» **What is expected**
For the entries below, print exactly the lines between the line holding "M148,506l19,3 -3,39 12,2" and the line holding "<!-- secondary casing -->", inclusive, and nothing else.

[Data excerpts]

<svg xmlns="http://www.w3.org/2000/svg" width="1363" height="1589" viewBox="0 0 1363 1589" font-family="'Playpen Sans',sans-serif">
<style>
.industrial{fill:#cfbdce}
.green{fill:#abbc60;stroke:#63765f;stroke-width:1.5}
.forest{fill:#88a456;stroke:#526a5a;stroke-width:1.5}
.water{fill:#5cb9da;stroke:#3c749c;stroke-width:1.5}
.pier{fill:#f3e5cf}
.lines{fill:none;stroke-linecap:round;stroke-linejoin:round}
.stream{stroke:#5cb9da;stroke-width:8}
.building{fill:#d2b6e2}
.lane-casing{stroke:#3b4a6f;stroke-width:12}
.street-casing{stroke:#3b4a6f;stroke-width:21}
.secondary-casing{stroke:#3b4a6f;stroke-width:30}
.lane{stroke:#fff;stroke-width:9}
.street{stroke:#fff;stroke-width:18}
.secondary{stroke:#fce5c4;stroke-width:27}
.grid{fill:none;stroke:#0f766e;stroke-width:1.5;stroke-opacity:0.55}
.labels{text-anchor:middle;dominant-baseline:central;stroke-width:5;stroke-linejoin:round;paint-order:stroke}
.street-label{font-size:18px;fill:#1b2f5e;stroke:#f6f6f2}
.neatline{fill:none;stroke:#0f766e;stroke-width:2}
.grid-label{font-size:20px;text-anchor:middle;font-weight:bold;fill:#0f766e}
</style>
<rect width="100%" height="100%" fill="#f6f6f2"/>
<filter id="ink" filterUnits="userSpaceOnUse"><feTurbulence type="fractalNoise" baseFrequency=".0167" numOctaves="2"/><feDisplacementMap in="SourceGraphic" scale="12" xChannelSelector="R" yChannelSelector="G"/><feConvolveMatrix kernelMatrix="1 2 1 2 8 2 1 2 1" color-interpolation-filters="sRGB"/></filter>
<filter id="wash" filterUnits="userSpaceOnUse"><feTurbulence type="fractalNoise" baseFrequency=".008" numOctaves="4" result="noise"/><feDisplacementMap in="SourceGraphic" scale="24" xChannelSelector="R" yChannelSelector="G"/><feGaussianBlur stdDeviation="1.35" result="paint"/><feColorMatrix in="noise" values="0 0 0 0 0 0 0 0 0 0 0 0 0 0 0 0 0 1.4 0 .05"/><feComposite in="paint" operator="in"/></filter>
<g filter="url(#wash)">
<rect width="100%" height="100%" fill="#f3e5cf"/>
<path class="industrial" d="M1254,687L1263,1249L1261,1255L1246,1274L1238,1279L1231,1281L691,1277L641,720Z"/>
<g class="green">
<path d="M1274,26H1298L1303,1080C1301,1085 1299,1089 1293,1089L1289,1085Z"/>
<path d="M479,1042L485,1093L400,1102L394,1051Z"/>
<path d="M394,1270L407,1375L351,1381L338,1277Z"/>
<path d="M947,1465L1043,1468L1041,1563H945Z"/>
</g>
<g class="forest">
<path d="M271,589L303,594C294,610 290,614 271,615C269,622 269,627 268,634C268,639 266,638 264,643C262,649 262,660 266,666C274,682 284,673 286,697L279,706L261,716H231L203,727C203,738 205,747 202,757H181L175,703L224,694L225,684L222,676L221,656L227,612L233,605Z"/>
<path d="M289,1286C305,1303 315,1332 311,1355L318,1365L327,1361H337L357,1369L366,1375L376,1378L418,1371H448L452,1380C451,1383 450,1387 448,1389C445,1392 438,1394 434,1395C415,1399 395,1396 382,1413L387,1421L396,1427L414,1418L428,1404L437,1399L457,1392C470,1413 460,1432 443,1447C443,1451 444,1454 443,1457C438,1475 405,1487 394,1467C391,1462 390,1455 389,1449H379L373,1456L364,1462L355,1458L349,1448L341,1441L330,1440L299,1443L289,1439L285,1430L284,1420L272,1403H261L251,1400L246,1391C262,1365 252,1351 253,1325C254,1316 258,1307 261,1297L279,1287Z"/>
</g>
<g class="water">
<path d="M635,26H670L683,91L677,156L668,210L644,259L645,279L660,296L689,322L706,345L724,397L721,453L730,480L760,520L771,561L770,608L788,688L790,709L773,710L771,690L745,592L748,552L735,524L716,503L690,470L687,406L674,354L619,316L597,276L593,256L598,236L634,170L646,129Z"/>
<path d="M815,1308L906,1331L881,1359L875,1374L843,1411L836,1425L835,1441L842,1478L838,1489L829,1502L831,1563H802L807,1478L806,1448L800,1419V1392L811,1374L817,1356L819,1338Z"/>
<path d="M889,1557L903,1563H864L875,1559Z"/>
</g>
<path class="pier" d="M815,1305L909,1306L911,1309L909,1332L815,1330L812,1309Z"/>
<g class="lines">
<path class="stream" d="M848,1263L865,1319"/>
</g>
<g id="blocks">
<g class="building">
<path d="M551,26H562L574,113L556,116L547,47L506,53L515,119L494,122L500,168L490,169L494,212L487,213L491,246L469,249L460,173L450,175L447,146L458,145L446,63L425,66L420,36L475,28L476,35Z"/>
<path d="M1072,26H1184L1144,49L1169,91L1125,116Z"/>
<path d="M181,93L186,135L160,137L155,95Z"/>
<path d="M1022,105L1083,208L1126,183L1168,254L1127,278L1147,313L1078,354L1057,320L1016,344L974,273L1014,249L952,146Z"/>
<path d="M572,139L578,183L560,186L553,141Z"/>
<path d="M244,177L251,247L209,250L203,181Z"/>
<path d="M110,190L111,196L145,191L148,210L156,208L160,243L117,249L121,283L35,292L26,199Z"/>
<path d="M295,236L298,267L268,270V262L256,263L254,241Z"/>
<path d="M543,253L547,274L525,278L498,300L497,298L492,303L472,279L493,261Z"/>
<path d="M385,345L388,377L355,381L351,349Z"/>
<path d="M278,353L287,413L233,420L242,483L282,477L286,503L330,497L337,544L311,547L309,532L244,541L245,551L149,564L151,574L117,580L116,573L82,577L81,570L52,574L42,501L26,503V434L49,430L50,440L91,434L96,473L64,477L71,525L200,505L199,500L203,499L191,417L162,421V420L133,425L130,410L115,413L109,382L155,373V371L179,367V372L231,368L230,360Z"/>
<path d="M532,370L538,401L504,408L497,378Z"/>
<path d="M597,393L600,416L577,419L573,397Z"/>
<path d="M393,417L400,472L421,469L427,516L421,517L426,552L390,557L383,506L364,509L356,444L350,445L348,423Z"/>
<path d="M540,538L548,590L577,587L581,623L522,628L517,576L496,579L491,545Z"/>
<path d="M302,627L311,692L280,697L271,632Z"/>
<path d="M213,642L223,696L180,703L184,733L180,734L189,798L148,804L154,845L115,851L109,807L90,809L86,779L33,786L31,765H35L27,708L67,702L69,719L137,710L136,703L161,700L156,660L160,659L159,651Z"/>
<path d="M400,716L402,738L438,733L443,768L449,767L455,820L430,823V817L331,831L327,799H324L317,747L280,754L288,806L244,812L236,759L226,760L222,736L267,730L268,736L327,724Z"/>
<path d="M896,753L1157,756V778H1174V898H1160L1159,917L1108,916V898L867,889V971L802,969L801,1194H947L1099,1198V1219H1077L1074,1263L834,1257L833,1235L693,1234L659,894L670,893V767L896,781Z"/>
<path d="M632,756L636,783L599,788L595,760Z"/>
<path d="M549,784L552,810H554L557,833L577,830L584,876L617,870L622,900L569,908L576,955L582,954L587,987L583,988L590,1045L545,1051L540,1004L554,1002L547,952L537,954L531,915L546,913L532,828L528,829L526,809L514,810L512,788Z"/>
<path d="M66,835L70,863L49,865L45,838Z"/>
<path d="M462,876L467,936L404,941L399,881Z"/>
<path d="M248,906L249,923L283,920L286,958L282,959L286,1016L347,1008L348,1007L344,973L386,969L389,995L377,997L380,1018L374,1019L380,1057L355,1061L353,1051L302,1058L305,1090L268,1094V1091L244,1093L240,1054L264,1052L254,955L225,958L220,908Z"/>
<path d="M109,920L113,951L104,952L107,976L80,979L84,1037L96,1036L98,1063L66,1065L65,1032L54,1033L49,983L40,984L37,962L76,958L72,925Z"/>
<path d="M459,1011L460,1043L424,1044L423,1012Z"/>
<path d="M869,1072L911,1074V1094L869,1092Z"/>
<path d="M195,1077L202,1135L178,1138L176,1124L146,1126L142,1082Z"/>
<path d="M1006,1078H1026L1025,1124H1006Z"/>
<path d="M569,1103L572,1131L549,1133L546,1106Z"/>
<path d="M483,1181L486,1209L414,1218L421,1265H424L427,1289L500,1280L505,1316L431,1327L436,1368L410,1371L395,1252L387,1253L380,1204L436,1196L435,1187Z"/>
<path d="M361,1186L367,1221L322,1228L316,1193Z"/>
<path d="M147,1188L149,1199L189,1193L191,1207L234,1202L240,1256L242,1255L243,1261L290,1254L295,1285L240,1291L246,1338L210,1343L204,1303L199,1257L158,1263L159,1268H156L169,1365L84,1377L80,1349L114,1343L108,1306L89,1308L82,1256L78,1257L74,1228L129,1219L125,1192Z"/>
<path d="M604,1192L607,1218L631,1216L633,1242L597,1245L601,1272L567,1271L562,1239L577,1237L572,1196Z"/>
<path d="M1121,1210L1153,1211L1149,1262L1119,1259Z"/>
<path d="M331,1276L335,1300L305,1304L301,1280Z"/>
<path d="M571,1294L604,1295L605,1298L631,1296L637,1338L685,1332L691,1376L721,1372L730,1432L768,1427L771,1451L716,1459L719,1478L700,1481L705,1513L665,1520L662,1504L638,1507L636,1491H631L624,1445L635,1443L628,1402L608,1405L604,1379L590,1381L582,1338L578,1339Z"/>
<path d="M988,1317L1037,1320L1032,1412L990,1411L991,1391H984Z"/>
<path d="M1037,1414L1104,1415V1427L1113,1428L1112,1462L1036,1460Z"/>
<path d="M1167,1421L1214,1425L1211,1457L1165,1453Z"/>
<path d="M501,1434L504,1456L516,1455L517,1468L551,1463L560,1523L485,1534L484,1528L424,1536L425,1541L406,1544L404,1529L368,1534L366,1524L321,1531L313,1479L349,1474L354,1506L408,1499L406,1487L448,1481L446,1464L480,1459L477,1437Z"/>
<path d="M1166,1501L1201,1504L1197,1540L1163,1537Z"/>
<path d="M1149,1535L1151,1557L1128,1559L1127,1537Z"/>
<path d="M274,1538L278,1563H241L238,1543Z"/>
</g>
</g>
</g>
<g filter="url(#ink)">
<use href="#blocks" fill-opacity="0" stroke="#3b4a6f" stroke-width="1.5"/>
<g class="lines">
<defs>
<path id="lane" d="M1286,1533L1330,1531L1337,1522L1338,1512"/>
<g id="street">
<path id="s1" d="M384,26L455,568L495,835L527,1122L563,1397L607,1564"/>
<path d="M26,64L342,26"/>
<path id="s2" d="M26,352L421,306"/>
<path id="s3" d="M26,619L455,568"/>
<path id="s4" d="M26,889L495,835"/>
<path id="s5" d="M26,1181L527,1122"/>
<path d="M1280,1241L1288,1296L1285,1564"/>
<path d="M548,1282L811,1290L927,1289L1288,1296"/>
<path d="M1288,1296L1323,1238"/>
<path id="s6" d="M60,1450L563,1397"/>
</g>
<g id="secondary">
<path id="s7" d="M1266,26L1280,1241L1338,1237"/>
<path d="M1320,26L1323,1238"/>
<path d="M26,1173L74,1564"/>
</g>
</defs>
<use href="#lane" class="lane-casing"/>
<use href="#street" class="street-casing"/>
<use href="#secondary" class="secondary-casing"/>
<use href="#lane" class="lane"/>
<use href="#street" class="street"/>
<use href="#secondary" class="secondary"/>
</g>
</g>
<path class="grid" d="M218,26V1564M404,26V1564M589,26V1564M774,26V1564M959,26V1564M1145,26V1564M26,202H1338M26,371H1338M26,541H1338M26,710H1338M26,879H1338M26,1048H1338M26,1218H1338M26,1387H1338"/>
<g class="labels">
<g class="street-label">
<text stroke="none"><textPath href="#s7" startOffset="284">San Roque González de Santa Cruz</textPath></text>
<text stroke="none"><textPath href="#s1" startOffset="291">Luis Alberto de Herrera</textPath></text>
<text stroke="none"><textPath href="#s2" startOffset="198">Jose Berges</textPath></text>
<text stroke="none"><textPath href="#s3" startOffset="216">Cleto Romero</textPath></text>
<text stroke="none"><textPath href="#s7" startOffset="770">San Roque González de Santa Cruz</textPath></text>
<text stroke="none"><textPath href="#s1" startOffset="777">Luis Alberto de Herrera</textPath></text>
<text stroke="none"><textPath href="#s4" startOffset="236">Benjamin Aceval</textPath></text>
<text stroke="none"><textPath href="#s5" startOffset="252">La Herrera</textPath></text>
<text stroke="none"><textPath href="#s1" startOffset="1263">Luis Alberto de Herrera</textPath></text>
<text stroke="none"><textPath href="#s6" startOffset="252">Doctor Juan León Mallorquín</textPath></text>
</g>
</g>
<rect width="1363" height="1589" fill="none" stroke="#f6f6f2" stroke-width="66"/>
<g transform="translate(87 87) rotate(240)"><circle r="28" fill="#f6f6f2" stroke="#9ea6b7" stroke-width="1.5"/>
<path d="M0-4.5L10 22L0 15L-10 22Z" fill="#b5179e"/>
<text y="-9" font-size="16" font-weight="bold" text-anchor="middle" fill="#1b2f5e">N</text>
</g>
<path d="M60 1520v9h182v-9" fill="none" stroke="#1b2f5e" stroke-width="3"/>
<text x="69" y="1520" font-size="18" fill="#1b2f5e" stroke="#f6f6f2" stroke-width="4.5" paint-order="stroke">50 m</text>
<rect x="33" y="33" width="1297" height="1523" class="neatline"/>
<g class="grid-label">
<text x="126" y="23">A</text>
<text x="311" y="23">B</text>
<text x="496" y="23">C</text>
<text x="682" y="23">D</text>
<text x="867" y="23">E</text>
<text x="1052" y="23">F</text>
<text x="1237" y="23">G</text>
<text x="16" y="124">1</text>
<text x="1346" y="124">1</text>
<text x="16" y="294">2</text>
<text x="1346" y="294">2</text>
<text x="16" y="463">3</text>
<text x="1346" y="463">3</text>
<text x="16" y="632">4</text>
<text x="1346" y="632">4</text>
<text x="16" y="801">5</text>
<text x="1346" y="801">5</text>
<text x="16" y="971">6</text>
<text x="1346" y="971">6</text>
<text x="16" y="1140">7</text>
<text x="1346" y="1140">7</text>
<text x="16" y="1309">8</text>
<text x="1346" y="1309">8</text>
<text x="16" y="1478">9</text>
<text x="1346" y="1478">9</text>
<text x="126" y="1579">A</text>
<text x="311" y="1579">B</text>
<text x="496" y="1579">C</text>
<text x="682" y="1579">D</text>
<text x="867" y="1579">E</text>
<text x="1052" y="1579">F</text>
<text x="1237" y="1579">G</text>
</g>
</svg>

--

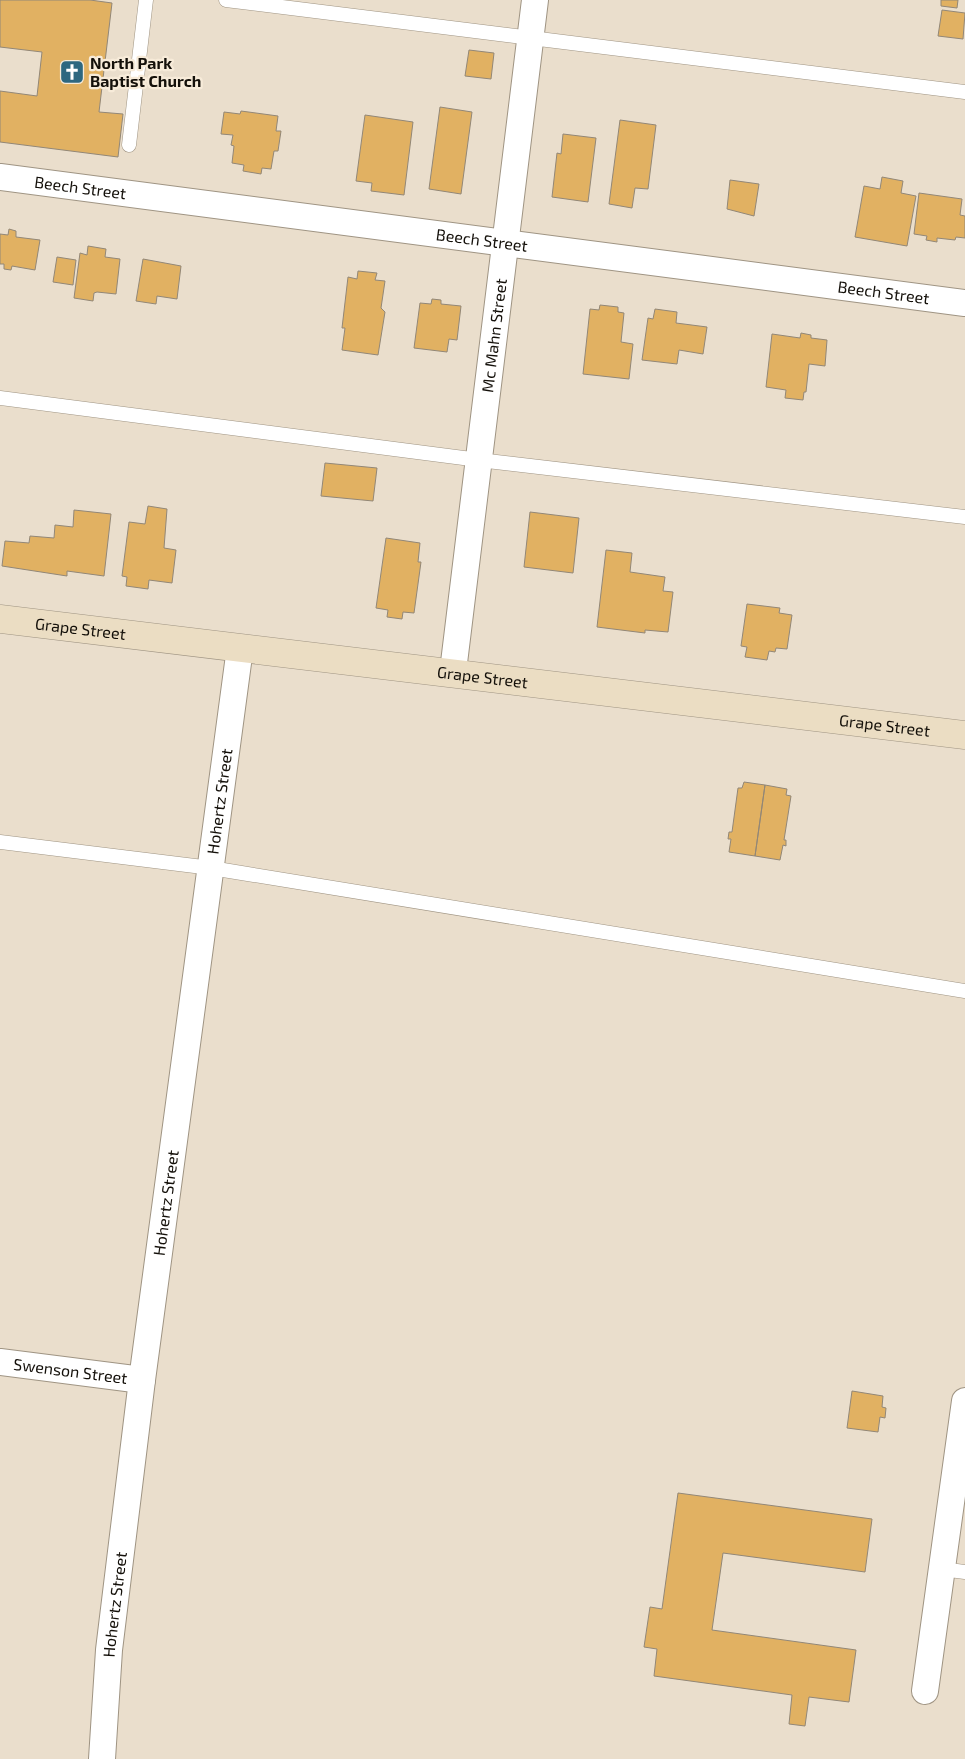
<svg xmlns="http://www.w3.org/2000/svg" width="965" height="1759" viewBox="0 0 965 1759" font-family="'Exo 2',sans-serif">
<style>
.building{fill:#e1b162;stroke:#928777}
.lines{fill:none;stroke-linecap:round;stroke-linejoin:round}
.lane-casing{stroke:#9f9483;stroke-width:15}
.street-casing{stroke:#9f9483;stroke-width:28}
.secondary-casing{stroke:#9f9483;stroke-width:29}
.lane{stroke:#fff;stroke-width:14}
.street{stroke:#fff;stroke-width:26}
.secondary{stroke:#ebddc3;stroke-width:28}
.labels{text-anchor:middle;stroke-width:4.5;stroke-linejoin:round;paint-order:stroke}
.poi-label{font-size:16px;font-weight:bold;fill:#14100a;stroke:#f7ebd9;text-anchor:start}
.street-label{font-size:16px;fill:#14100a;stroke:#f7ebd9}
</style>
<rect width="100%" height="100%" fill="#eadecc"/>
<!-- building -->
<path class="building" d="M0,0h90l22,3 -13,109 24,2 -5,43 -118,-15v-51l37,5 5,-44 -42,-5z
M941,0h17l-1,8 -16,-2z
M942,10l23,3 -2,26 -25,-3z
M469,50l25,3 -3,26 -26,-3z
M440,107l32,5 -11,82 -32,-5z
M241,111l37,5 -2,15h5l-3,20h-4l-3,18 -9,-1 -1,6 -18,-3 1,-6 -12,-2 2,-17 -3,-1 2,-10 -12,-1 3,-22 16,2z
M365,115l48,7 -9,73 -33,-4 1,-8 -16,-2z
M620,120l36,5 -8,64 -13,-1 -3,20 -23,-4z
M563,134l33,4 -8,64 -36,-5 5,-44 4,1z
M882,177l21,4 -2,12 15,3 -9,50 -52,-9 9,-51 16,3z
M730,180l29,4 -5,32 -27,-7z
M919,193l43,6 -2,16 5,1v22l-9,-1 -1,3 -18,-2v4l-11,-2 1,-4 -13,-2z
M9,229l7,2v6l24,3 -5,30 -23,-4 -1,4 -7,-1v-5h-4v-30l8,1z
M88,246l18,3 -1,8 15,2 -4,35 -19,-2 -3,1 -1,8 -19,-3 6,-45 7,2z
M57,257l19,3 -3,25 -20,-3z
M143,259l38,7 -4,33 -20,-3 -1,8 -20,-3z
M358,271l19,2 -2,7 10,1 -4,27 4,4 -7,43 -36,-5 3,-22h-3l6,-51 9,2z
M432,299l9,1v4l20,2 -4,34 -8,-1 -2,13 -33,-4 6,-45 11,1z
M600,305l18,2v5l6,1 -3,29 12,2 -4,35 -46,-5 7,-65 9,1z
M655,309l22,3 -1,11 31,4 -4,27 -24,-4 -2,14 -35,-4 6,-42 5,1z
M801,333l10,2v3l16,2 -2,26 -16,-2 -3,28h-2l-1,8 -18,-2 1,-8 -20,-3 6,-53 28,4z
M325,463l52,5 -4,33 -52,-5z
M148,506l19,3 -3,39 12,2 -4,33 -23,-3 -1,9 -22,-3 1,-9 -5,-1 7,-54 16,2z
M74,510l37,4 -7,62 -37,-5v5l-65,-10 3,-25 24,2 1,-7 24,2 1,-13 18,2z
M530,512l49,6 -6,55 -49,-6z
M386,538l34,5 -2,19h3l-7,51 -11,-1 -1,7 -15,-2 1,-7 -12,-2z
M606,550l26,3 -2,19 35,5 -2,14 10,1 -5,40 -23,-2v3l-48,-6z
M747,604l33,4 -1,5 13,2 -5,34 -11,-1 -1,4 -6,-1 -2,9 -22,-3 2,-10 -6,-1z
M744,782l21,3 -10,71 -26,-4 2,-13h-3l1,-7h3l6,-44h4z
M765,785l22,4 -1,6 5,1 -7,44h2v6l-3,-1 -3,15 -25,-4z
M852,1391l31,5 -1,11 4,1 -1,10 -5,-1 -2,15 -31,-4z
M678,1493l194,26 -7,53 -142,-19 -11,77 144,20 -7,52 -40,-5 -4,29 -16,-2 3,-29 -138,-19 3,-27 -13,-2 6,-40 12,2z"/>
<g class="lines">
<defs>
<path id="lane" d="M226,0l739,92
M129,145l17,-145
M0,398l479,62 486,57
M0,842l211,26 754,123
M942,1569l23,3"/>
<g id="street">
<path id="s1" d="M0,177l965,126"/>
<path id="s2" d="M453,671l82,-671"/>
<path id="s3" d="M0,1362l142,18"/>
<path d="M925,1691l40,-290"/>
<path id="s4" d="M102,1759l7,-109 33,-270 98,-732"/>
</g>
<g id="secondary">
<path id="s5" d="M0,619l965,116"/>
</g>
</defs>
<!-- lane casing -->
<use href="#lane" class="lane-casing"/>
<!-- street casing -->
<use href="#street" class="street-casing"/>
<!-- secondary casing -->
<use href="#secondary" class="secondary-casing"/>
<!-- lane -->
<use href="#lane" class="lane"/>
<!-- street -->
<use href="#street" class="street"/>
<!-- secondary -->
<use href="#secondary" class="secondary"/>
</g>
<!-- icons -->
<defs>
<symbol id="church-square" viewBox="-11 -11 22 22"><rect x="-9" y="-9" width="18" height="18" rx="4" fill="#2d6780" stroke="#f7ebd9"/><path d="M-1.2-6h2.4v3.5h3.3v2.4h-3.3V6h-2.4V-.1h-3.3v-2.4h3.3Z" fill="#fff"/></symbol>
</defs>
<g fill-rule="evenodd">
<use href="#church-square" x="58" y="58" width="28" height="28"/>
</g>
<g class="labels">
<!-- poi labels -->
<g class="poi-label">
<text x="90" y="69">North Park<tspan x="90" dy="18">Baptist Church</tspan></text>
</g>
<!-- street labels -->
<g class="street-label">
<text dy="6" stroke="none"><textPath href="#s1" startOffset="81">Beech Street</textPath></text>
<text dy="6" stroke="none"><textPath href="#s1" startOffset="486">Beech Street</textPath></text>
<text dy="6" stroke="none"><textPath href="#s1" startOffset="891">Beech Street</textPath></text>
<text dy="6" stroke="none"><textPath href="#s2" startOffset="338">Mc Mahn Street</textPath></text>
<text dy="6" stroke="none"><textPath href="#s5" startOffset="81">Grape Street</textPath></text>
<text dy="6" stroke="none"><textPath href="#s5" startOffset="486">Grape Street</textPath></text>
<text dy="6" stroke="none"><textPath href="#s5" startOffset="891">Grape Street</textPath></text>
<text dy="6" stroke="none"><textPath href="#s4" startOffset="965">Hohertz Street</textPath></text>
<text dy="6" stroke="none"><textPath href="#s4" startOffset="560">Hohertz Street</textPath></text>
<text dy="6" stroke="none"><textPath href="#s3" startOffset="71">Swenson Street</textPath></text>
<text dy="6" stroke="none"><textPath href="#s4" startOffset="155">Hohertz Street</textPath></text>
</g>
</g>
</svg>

» **Written solution**
M148,506l19,3 -3,39 12,2 -4,33 -23,-3 -1,9 -22,-3 1,-9 -5,-1 7,-54 16,2z
M74,510l37,4 -7,62 -37,-5v5l-65,-10 3,-25 24,2 1,-7 24,2 1,-13 18,2z
M530,512l49,6 -6,55 -49,-6z
M386,538l34,5 -2,19h3l-7,51 -11,-1 -1,7 -15,-2 1,-7 -12,-2z
M606,550l26,3 -2,19 35,5 -2,14 10,1 -5,40 -23,-2v3l-48,-6z
M747,604l33,4 -1,5 13,2 -5,34 -11,-1 -1,4 -6,-1 -2,9 -22,-3 2,-10 -6,-1z
M744,782l21,3 -10,71 -26,-4 2,-13h-3l1,-7h3l6,-44h4z
M765,785l22,4 -1,6 5,1 -7,44h2v6l-3,-1 -3,15 -25,-4z
M852,1391l31,5 -1,11 4,1 -1,10 -5,-1 -2,15 -31,-4z
M678,1493l194,26 -7,53 -142,-19 -11,77 144,20 -7,52 -40,-5 -4,29 -16,-2 3,-29 -138,-19 3,-27 -13,-2 6,-40 12,2z"/>
<g class="lines">
<defs>
<path id="lane" d="M226,0l739,92
M129,145l17,-145
M0,398l479,62 486,57
M0,842l211,26 754,123
M942,1569l23,3"/>
<g id="street">
<path id="s1" d="M0,177l965,126"/>
<path id="s2" d="M453,671l82,-671"/>
<path id="s3" d="M0,1362l142,18"/>
<path d="M925,1691l40,-290"/>
<path id="s4" d="M102,1759l7,-109 33,-270 98,-732"/>
</g>
<g id="secondary">
<path id="s5" d="M0,619l965,116"/>
</g>
</defs>
<!-- lane casing -->
<use href="#lane" class="lane-casing"/>
<!-- street casing -->
<use href="#street" class="street-casing"/>
<!-- secondary casing -->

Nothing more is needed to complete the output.